**DOCUMENT EXTRACT:**

'''

I'm writing a bit of logic that requires treating null dates as meaning forever in the future (the date in question is an expiration date, which may or may not exist). Instead of putting in special cases for a null date throughout the code, I want to just convert null into the maximum possible Date. I don't see any obvious ways to get such a value without hard coding it. What's the best way to get the maximum value of whatever Date implementation is being used?
Try
new Date(Long.MAX_VALUE)
which should give you the longest possible date value in Java.
Encapsulate the functionality you want in your own class, using Long.MAX_VALUE will most likely cause you problems.
class ExpirationDate {
Date expires;
boolean hasExpiration() {
return expires == null;
}
Date getExpirationDate() {
return expires;
}
boolean hasExpired(Date date) {
if (expires == null) {
return true;
} else {
return date.before(expires);
}
}
...
}
+1 to the Long.MAX_VALUE suggestions. It seems that this would help you if you sort stuff by your date field.
However, instead of constructing a date from some the large constant value where ever you need the date, use a globally visible singleton to hold a Date instance that represents your special value:
class DateUtil
{
public static final Date NO_EXPIRE = new Date( Long.MAX_VALUE );
}
Then you can use simple identity comparison (mydate == DateUtils.NO_EXPIRE) to test if a particular date is of your special case instead of obj.equals(); (ie. mydate.equals ( DateUtils.NO_EXPIRE ); )
just pick a date far in the future, past when you will be long gone, 100 years or so ought to do it. Let the next guy worry about it. :)
Just kidding, I think the answer by cjstehno is probably the way to go.
have you considered adopting the use of Joda Time?
It's slated to be included in java 7 as the basis for JSR-310
The feature that may interest you is ZeroIsMaxDateTimeField which basically swaps zero fields for the maximum value for that field within the date-time.

'''

**DATA:**
'''

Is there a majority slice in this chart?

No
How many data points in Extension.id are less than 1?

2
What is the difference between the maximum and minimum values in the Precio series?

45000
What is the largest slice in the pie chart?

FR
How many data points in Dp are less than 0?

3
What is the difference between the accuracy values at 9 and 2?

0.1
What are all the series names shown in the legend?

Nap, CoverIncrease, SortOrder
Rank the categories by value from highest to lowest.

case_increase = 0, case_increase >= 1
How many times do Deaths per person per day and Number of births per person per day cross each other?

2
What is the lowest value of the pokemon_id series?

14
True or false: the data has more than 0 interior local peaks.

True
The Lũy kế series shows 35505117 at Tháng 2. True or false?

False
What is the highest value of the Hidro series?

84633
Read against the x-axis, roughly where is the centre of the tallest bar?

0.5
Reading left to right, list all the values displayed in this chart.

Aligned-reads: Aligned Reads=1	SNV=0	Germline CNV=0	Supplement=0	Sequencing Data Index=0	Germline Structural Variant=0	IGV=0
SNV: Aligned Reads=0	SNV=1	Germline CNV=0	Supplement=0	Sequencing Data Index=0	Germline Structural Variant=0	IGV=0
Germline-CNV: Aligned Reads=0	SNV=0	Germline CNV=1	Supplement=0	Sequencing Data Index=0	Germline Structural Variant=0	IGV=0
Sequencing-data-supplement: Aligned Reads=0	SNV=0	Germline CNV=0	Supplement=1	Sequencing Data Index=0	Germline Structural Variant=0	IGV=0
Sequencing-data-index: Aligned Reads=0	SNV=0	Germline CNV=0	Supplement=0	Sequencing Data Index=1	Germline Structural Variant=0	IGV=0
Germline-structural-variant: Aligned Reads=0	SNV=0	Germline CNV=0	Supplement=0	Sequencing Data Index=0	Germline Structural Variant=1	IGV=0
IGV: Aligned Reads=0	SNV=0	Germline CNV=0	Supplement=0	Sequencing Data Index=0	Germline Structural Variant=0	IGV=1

'''

**WORK TO BE COMPLETED:** Condense the paragraph starting "I'm writing a bit of logic" in the discussion of maximum Java dates above into a short bulleted list that keeps its main facts.

**RESPONSE:**
- The logic treats a null date as meaning forever in the future.
- The date is an expiration date, which may or may not exist.
- Rather than adding null-date special cases throughout the code, the plan is to convert null into the maximum possible Date.
- There is no obvious way to get that value without hard coding it.
- The question: what is the best way to get the maximum value of whatever Date implementation is in use?